It seems like I have not been this tired in years. I start this post in Rome – Fiumicino, to be precise, waiting for my flight back to Brisbane to be called.

It has been a long week… full of meetings in preparation for a big theological conference we are planning for next year.

If we pull it off, it will be no small gig: a gathering of the heads of all the major Catholic theological associations around the globe, with the heads of the key Catholic Councils housed in Rome: sometimes I wonder what would happen if we all really got around the table in the right spirit??

 

Our meetings went well. We are on track, but the attempt to be responsible, or let’s call it faithful, to the task assigned and the trust implicit in my theological association paying for this trip, has meant 7 full days of meetings, all over this eternal city! From left to right, east to west… who needs a gym, or a step-counter? I am sure I have lost weight…despite the richness of Italian food! We have roamed and met and explained and listened… I am as tired as I have ever been…

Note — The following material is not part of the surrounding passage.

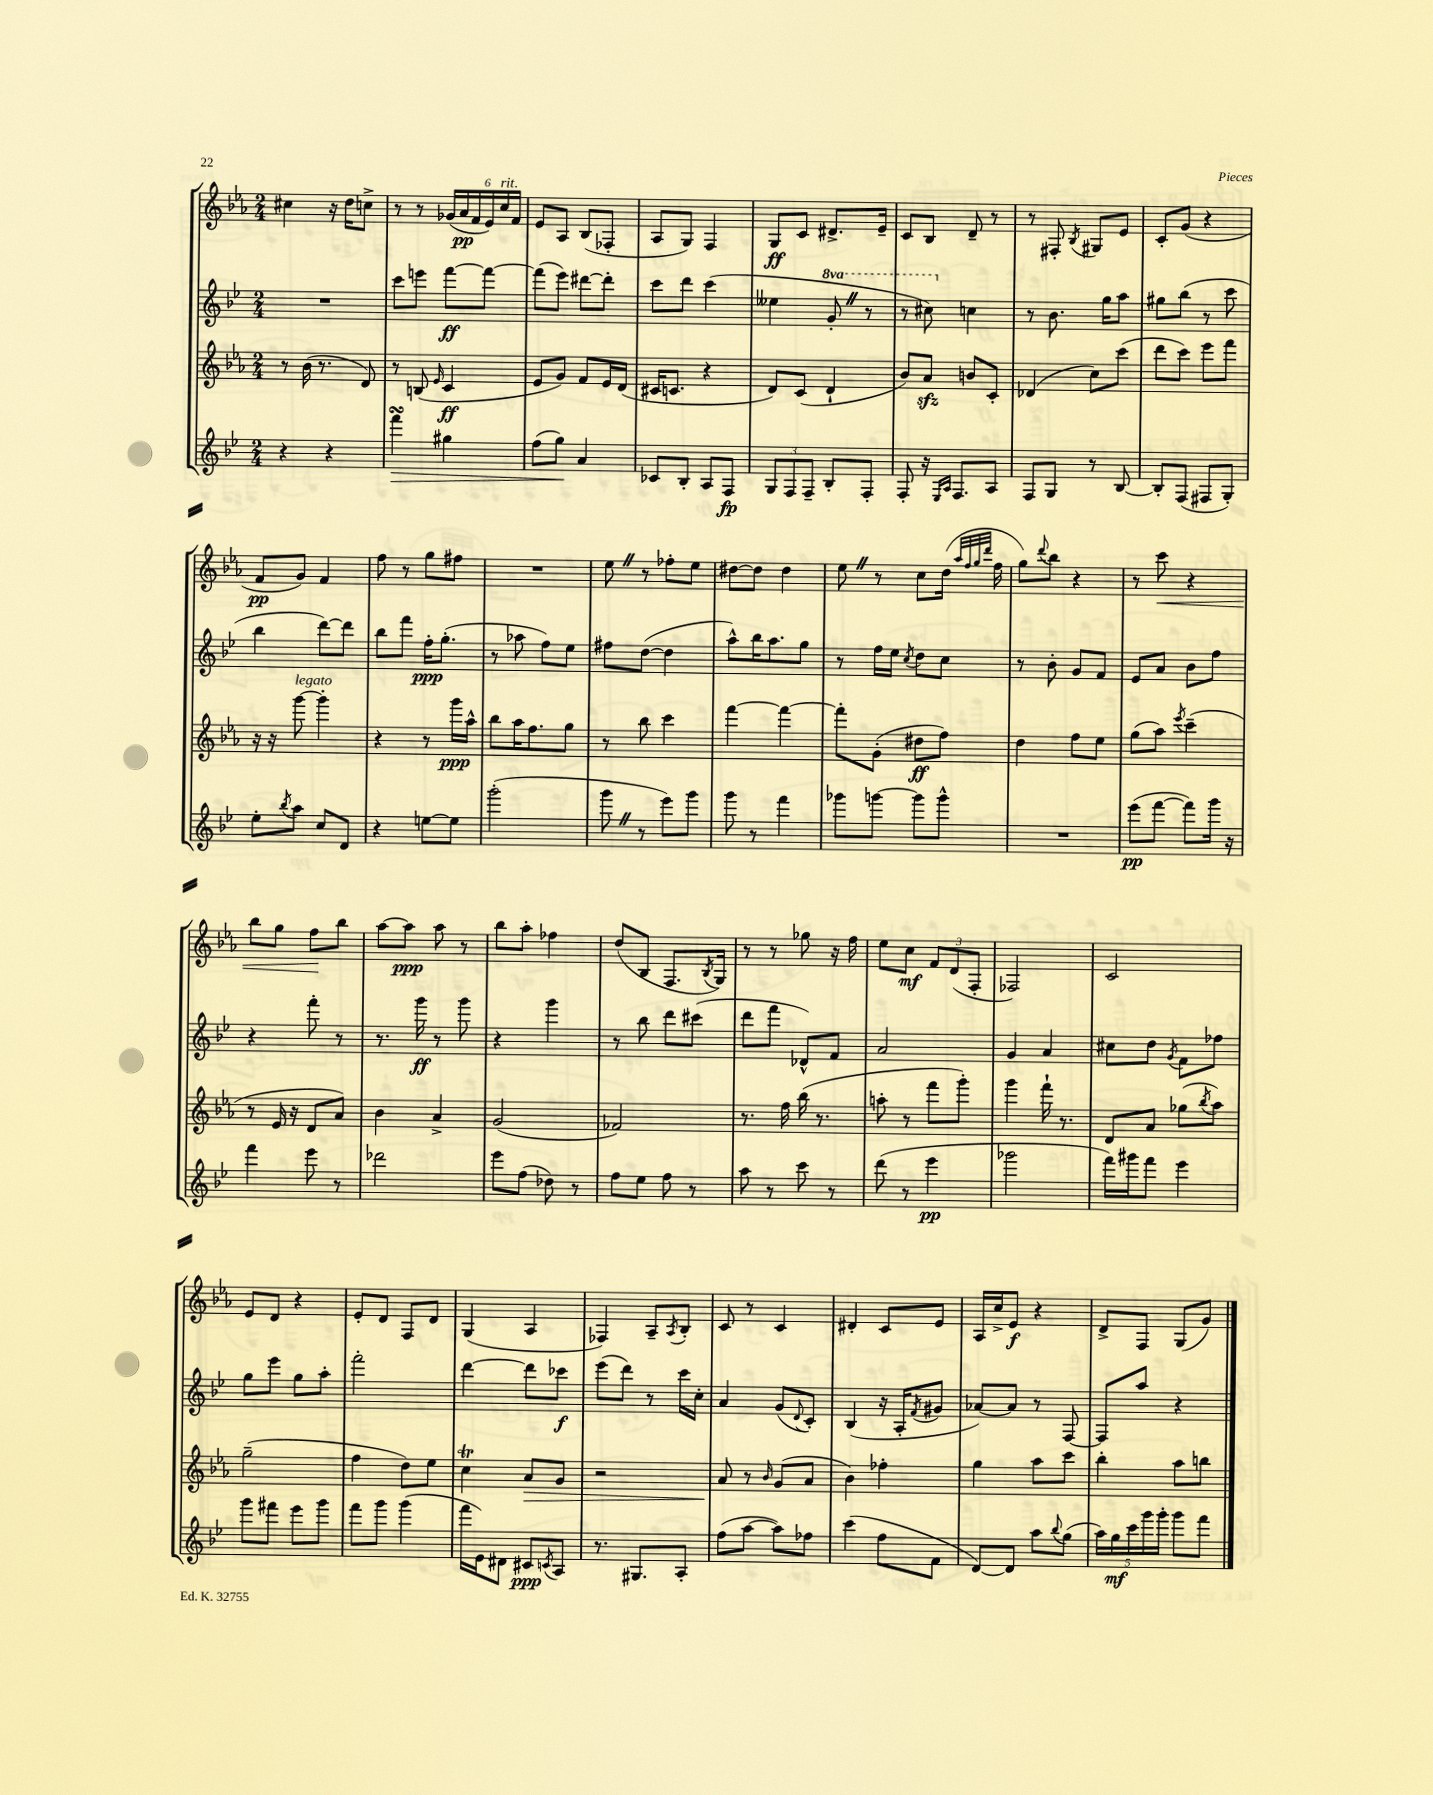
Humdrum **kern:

It is now after the first leg of my journey, in which I fell asleep before the flight had taken off and slept for 9 of the 12 hours. Thank you, Jesus. I now feel ever so slightly more myself. In Shanghai airport now, and have six hours before I take off again. I have left my stuff in a free luggage holder that opens and closes with your fingerprint – cool beanz! We need to share these amazing inventions ?

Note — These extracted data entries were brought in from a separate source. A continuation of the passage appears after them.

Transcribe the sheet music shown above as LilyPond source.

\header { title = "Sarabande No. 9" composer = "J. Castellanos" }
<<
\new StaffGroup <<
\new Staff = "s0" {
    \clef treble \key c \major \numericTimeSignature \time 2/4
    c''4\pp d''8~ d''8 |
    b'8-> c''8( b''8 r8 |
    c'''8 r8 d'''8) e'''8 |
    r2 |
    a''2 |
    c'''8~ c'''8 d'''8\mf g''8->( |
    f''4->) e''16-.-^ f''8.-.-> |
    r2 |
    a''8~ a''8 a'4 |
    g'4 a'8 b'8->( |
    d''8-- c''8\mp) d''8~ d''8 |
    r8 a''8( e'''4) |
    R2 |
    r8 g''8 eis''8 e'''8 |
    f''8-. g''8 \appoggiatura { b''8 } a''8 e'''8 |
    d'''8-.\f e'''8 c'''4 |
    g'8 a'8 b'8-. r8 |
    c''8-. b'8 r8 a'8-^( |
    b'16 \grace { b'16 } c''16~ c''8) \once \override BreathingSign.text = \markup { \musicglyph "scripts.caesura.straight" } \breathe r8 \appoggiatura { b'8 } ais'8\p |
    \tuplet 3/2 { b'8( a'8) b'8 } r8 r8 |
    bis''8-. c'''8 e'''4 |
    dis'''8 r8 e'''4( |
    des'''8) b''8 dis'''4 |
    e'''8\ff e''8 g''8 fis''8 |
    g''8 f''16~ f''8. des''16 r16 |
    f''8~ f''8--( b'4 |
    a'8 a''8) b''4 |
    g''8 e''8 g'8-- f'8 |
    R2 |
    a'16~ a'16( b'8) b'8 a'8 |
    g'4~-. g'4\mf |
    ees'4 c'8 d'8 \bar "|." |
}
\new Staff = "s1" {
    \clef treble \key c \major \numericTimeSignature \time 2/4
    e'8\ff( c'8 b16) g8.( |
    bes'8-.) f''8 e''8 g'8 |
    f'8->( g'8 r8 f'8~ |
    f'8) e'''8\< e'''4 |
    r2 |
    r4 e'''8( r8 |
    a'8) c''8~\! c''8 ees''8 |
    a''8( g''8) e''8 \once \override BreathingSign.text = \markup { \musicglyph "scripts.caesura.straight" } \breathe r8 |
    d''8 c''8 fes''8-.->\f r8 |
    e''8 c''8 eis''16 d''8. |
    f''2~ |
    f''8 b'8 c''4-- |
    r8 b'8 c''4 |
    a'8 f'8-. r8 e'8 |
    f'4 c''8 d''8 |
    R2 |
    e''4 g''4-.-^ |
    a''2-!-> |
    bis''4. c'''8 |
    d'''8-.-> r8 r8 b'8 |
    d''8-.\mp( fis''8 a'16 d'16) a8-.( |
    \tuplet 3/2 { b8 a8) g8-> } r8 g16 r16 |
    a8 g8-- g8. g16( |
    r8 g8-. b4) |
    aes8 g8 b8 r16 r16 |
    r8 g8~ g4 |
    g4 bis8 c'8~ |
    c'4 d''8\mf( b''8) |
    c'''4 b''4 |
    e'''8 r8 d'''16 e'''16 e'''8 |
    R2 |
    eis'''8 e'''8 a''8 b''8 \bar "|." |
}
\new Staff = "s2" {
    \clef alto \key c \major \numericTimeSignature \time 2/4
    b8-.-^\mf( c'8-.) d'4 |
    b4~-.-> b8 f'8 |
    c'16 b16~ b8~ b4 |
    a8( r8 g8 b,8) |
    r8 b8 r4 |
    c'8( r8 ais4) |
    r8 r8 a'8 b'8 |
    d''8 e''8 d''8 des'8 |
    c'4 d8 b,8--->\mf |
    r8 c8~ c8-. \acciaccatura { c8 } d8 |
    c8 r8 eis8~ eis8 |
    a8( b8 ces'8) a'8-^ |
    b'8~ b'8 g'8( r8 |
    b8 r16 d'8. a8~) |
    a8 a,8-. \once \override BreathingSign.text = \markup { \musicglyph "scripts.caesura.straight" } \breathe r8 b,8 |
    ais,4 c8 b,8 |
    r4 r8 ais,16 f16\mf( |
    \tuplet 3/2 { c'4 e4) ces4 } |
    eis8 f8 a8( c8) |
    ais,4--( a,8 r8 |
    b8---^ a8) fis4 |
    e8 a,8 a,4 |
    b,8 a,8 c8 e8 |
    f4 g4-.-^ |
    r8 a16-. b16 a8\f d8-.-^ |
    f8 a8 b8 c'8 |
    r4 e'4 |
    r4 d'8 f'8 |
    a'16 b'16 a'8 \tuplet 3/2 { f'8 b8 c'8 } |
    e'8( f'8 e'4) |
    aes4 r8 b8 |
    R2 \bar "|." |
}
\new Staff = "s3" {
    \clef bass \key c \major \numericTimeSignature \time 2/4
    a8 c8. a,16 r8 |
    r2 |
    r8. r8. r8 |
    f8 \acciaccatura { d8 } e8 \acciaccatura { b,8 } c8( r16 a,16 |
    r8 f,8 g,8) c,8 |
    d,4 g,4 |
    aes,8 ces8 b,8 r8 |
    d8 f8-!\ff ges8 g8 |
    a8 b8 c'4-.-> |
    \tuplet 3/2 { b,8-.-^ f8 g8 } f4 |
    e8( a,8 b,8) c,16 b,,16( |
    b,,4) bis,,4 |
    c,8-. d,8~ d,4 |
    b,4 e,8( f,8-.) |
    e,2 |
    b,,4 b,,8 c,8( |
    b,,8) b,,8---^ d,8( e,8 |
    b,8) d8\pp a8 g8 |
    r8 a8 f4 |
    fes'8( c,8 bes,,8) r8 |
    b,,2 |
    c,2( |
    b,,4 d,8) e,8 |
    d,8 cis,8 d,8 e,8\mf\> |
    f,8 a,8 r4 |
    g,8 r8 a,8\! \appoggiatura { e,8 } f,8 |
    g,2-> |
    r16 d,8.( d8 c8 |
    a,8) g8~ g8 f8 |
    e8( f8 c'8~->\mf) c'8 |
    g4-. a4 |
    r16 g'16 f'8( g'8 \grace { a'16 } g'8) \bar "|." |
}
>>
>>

Forgot to take a picture. Next time!

 

 

So, picking up: Tired but also blessed. Why?

 

 

 

I am going to name two reasons:

 

  1. I have found that when there is conviction about a certain theme, God gives you friends and ‘partners in crime’, who become part of you before you even plan it. Some of the team I am working with are new to me. We met in a 2017 Bangalore meeting and are now united around a cause, an intuition, about what theology could offer the Church and the world if we were to unite forces. They feel like brothers and sisters – people I was always meant to meet and for whom I care. It was not so easy being in Rome, so close to home, without being able to touch base with the Heaney clan who ground me most, but these bonds make it easier. 
  2.  The second reason is more profound. And therefore, harder to name. So, listen up! I think there are a few people in each person’s life who have access to the core of who we are. This is my theory, anyway. We can be open to many, to everyone even, little by little, that God places in our paths. But some people weave into us in a way that makes us who we are. They leave a mark within… they change us… they are the ones without whom we are less than who we are. And I am blessed that in my travels across the world, every now and again, God brings me back into contact with someone who is key to me being me. Or to God being God in me. And this feels like one and the same thing. Because “crying with those who cry and laughing with those who laugh” (Rm 12:15) is simply the way things work when you meet those who have been part of your forging communion with God.

God has given me friends that echo and evoke his very presence in my soul. For which I could not be more grateful. Rome this week allowed for two such encounters, of which I did not take photos, as they are too important to not protect.

Now back in Brisbane… recovering and taking up other tasks – which do not disappear while away, I might add ? –  So I am at the end of my rope, but blessed, graced, in touch with God and myself. And ready to knuckle down again.

 

Thank you, life, and Giver of Life, for the richness that pours into me when I can recognise these others as part of the way You love me.